Spanish Cultural Heritage
- Official name: Santuario de Nuestra Señora de Estíbaliz
- Type: Non-movable
- Criteria: Monument
- Designated: 1931
- Reference no.: RI-51-0000358

= Sanctuary of Nuestra Señora de Estíbaliz =

The Sanctuary of Nuestra Señora de Estíbaliz (Estibalizko Andre Mariaren santutegia; Spanish: Santuario de Nuestra Señora de Estíbaliz) is a sanctuary located in Argandoña within the municipality of Vitoria-Gasteiz, Álava, Spain. It is surrounded with green forests and it has the view of the entire province as it is located in a small hill 9 km away from the city of Vitoria-Gasteiz. Here stands the patroness of Álava. It was declared Bien de Interés Cultural in 1931.

==History==

The site and the Lady of Estibaliz are first attested on a 962 Navarrese royal charter. The present-day sanctuary was built in the 11th century, and it is a true jewel of Romanesque art. In 1138 it was donated to the benedictine monks of Nájera, who preserved it until 1431 when they sold it to lord Fernán Pérez de Ayala, son of the famous King Enrique de Castilla's chancellor, lord Pedro López de Ayala.

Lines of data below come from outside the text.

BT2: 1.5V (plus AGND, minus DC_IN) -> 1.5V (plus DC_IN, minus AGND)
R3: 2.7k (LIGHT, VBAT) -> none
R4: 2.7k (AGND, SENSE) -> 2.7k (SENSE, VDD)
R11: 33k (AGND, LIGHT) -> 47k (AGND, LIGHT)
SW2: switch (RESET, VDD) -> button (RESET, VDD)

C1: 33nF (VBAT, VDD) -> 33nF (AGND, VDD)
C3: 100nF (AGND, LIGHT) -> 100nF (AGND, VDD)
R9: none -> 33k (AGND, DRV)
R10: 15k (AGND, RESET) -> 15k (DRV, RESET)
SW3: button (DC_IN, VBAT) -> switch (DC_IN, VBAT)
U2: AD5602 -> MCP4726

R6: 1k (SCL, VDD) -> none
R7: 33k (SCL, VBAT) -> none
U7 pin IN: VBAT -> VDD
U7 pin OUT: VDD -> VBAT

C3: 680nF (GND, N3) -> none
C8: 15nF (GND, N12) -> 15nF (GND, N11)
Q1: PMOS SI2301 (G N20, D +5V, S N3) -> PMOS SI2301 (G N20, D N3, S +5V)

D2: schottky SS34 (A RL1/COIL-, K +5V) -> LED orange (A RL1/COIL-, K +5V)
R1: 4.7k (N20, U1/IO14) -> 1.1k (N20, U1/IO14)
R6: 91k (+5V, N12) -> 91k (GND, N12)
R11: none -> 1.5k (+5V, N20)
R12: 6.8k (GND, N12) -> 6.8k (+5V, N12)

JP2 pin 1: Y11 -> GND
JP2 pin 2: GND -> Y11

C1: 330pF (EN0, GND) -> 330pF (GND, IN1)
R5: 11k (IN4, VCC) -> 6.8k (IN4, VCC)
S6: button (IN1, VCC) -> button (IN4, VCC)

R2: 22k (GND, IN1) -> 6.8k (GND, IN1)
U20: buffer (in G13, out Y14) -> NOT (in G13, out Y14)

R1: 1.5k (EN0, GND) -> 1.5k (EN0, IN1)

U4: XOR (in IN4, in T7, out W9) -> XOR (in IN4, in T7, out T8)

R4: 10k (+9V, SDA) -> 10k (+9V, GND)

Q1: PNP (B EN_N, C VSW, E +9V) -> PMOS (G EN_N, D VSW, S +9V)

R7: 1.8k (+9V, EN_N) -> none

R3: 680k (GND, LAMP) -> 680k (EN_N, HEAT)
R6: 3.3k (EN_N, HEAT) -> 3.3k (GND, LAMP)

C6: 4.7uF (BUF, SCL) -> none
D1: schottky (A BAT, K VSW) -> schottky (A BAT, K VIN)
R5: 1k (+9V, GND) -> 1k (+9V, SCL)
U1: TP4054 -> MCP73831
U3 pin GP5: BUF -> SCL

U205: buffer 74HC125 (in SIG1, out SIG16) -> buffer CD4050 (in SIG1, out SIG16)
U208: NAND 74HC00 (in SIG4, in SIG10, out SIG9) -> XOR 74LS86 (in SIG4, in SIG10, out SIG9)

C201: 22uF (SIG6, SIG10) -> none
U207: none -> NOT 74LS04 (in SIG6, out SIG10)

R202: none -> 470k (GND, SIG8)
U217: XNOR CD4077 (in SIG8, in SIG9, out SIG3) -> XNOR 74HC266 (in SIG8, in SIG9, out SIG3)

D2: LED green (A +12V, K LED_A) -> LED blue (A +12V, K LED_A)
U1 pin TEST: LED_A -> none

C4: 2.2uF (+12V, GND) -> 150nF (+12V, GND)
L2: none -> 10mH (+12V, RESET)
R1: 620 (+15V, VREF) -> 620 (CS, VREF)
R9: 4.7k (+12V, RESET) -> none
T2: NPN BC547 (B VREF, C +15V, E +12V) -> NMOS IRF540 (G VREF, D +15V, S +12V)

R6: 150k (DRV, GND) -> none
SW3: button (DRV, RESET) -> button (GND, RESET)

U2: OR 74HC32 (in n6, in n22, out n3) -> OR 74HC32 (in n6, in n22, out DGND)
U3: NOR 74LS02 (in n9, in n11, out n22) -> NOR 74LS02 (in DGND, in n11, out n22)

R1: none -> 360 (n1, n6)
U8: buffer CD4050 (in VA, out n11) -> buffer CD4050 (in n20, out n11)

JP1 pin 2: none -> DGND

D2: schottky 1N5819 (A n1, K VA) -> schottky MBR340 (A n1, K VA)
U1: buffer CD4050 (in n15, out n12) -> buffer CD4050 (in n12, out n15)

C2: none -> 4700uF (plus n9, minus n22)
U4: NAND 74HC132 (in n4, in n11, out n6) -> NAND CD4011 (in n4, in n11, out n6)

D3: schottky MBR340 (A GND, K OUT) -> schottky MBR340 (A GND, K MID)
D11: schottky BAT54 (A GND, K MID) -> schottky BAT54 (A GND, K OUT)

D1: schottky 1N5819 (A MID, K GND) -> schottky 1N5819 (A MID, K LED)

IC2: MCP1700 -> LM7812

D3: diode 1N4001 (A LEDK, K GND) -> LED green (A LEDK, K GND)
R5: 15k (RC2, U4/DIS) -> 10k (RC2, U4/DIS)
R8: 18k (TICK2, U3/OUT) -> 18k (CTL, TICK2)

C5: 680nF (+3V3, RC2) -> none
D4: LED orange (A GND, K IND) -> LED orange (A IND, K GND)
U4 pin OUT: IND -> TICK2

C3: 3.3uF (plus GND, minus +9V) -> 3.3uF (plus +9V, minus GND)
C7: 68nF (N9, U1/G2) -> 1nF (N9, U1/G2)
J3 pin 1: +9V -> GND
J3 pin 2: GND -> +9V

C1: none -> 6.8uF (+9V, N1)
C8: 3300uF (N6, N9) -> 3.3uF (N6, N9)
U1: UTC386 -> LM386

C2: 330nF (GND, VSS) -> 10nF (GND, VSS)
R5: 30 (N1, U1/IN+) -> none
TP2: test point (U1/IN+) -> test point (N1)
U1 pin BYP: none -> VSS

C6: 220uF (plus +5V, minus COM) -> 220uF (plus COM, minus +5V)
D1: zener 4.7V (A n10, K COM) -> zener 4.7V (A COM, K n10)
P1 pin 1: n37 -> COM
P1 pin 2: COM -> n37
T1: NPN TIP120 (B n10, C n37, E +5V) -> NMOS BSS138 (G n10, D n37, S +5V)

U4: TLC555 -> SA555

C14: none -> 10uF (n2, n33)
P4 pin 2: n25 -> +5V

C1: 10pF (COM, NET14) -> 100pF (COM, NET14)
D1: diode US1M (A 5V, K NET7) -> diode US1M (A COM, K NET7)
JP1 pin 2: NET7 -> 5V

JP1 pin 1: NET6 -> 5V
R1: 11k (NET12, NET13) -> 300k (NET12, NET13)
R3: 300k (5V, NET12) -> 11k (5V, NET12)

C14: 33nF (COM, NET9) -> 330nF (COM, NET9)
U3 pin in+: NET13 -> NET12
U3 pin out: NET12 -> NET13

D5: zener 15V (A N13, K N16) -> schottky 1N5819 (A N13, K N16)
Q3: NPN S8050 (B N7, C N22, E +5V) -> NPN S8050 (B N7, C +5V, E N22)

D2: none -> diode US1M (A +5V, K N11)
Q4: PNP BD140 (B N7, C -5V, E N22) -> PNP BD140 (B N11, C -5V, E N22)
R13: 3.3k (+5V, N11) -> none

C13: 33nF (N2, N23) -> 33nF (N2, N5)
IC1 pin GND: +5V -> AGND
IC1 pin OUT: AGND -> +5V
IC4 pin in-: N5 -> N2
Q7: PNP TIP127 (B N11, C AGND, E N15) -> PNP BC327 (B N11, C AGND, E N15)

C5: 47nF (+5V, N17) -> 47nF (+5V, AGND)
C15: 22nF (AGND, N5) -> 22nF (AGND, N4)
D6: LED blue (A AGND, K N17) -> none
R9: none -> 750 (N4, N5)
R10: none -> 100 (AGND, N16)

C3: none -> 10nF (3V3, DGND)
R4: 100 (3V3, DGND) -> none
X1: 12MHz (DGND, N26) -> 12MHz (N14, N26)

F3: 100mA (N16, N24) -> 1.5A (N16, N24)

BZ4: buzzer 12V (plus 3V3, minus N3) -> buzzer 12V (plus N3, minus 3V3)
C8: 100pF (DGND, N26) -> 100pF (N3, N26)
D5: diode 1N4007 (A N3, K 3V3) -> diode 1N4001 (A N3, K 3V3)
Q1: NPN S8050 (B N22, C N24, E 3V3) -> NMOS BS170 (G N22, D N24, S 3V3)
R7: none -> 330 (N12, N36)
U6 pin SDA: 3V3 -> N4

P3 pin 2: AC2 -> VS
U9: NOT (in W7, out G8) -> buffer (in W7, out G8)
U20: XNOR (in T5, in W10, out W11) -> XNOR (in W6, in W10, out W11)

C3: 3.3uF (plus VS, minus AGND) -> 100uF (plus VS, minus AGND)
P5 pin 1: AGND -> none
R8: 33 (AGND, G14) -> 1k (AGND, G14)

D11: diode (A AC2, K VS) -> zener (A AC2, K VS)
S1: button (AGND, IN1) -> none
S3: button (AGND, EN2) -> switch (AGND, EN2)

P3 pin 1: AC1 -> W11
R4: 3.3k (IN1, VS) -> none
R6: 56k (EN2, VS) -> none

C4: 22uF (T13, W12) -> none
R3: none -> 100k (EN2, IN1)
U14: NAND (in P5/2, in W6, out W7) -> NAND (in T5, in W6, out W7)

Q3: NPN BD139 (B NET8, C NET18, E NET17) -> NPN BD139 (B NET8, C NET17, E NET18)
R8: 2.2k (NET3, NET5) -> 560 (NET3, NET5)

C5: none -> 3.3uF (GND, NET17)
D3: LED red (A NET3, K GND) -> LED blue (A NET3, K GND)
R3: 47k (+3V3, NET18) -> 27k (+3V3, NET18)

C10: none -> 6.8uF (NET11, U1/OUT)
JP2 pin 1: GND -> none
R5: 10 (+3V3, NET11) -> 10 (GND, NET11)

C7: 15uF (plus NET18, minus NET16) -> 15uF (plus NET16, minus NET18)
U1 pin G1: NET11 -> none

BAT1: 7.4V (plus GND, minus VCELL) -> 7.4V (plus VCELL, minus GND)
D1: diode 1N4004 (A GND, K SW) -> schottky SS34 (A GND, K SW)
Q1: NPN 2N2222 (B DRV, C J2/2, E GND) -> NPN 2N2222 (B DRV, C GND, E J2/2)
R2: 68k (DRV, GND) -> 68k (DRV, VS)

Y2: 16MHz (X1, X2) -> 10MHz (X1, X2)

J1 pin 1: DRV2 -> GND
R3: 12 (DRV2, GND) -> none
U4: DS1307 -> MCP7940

Later, the sanctuary was donated to Santiago's hospital in the city of Vitoria-Gasteiz. In 1542, the donator's inheritor ordered its restoration. The new parts of the sanctuary, most of them restored, were built between the 12th and 13th centuries.

During the 20th century, many young pupils received instruction here with a special focus on religious vocation. Bearing witness to its gone heyday, a Basque-Navarrese Railway line had its terminus in the sanctuary, nowadays dismantled.

==Nowadays==

Even though it has been damaged over time and during the civil wars what it still exists shows its archaeological value. Some of its details are: the simple floor crowned with three apses, the columns decorated with curious embellished capitals, the font and the front stone of Christ's altar.

==The sanctuary==

In its south part there is the Porta Speciossa which has a different stile and details. Home of two archivolts and targeted overall, decorated richly with motifs and interlacing that seems to arise from the jaws of a little lion from whom comes the exterior archivolt of the east. In top we can see a mullioned window belfry.
The headboard shows in its cylinder center two semi columns topped in two capitals that remain much under the current ledge, indicating with this its primitive height. Only the south apse has a small window decorated with an archivolt and under the central eaves are some decorated corbels and even a capital decorated with a double tail mermaid.

The cover decoration is pointillist and lush. We can see interlacing and geometric decorative motifs in columns. The capitals that crown the columns have also very curious details as some scrollwork or some little heads.
The angel and the Virgin are located on top of a little column in the front door. Both the characters seem to be walking transmitting the lightness of the moment.